本橋:そうそう。完璧に英語を喋ることなんて求められていない。イギリス人もそれに慣れていたし、伝わ
ればそれでいい。英語が苦手だからと恥ずかしく思う必要はないんです。
大松:それに、日本ではデザイン系の事務所もインテリアや建築事務所も、30 歳までに実務経験しないと転職できないという風潮があるよね。
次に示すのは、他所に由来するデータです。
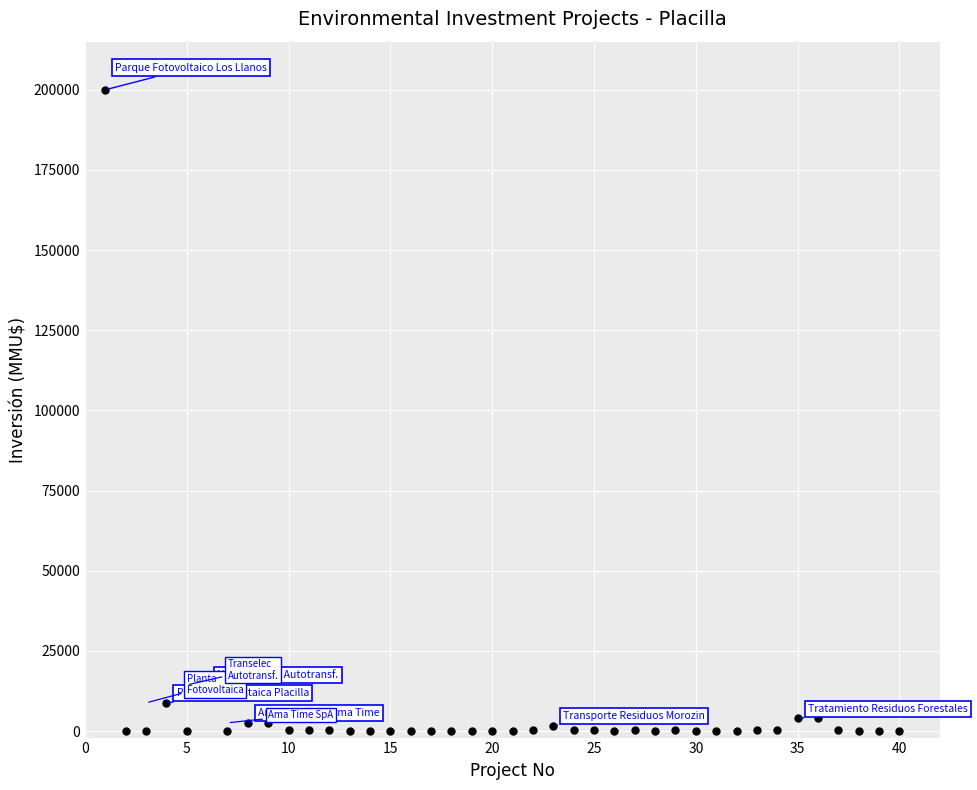

What is the range of Y values (max minus min)?

200000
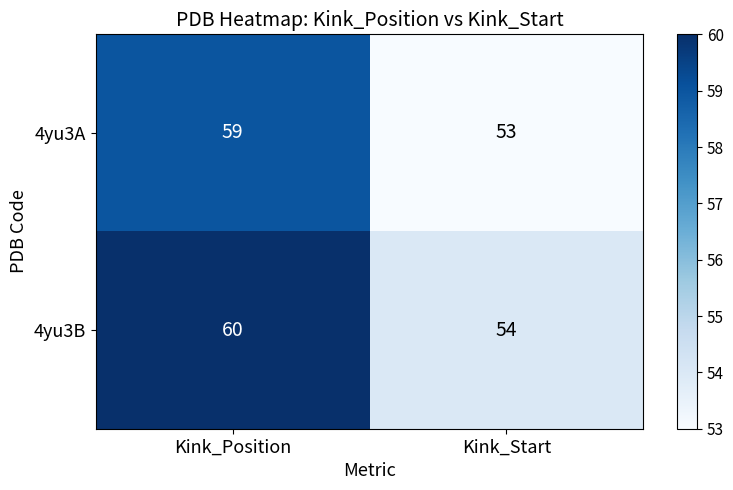

Reading right to left, list all the values displayed in this chart.

4yu3A: 53	59
4yu3B: 54	60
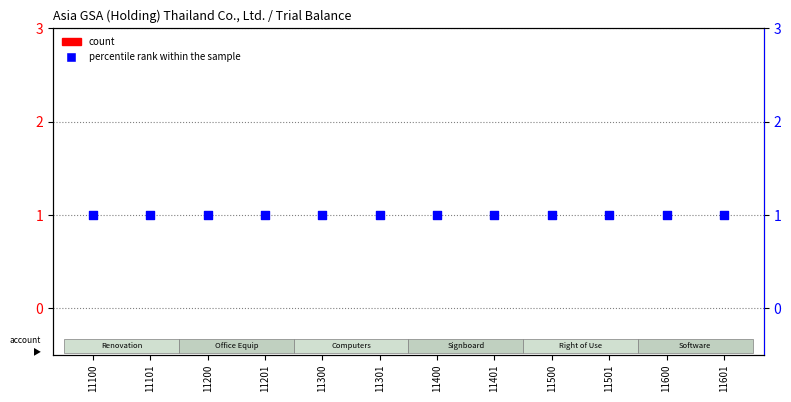

Which series contains the highest Y value?

percentile rank within the sample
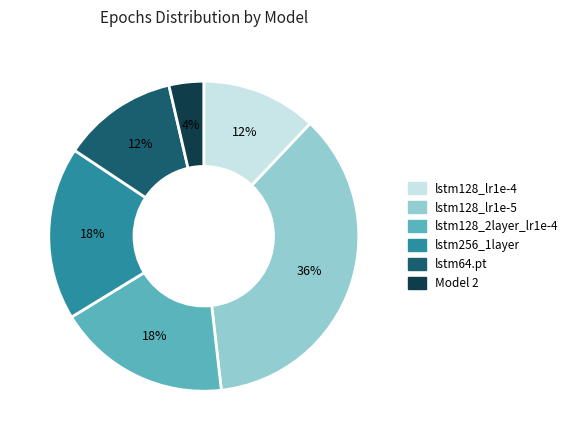

Count the number of slices in the pie.

6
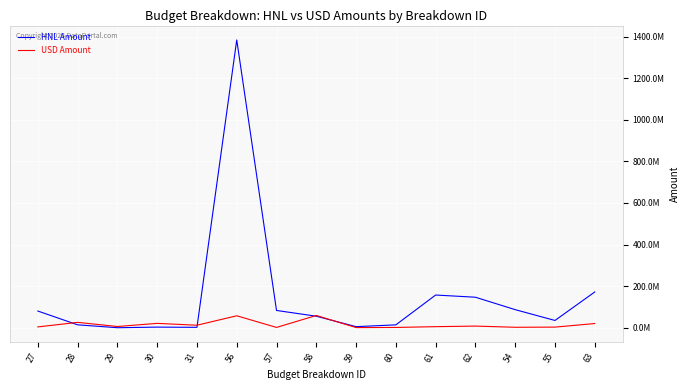

Does the chart display data point markers on the line(s)?

No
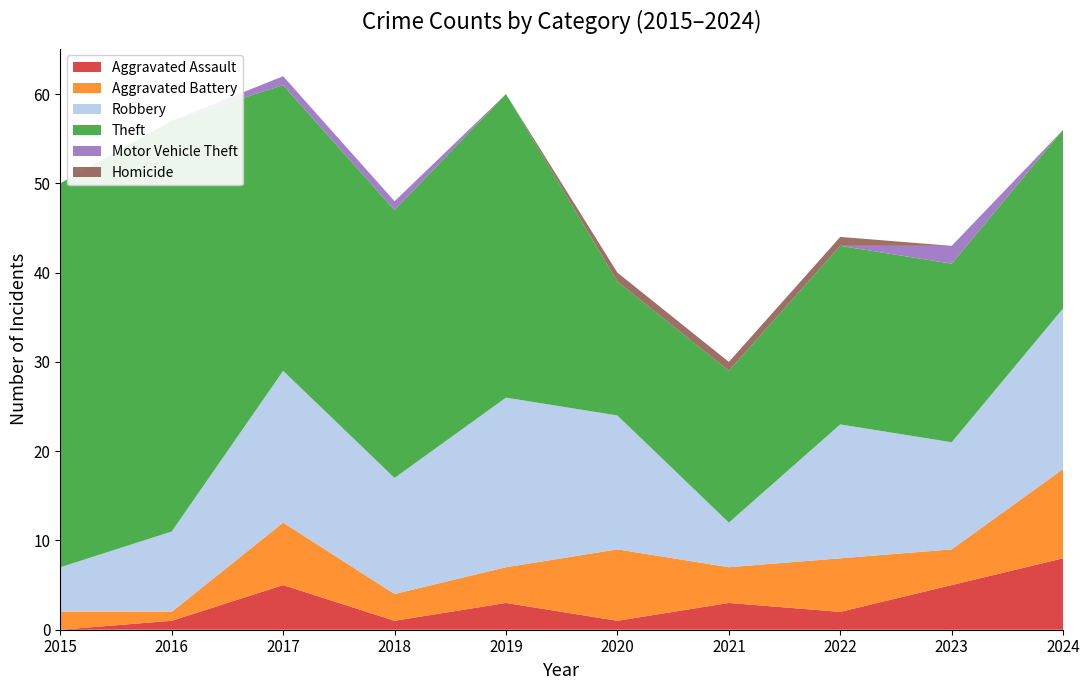

Reading left to right, transcribe all the data shown in this chart.

Aggravated Assault: 0	1	5	1	3	1	3	2	5	8
Aggravated Battery: 2	1	7	3	4	8	4	6	4	10
Robbery: 5	9	17	13	19	15	5	15	12	18
Theft: 43	46	32	30	34	15	17	20	20	20
Motor Vehicle Theft: 0	0	1	1	0	0	0	0	2	0
Homicide: 0	0	0	0	0	1	1	1	0	0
本橋:日本に帰ってきた時に「ワーホリビザ取れないかも」とオーストリア人の友達に話したら、「ポートフォリオもWeb サイトもあるのに、何で働きたいところに日本から直接アプライ(応募)しないの?」と言われて衝撃でした。今の時代、世界のどこにいてもSkype でインタビューできる。だから今も、ポートフォリオを更新し続けて、サイトも作って、リクルートサイトにも登録して、常に情報を探しています。コンペにも積極的に参加した方がいいですね、受賞歴があれば強い武器になりますし。私もこの先の状況を見ながら、ロンドンかコペンハーゲンか、もう一度海外に行ってみたいですね。30 歳、35 歳なんて全然若いですから。
(ロンドンで担当した仕事)
[上段・中段の写真]100 年以上の歴史のある建物のリノベーション・コワーキングスペース(5フロア)。歴史的背景をデザインに反映させている。[下段の写真]賃貸用のシェアフラットとしてのリノベーション(3 ベッドルーム、家具付き)。ロンドンではルームシェアが基本。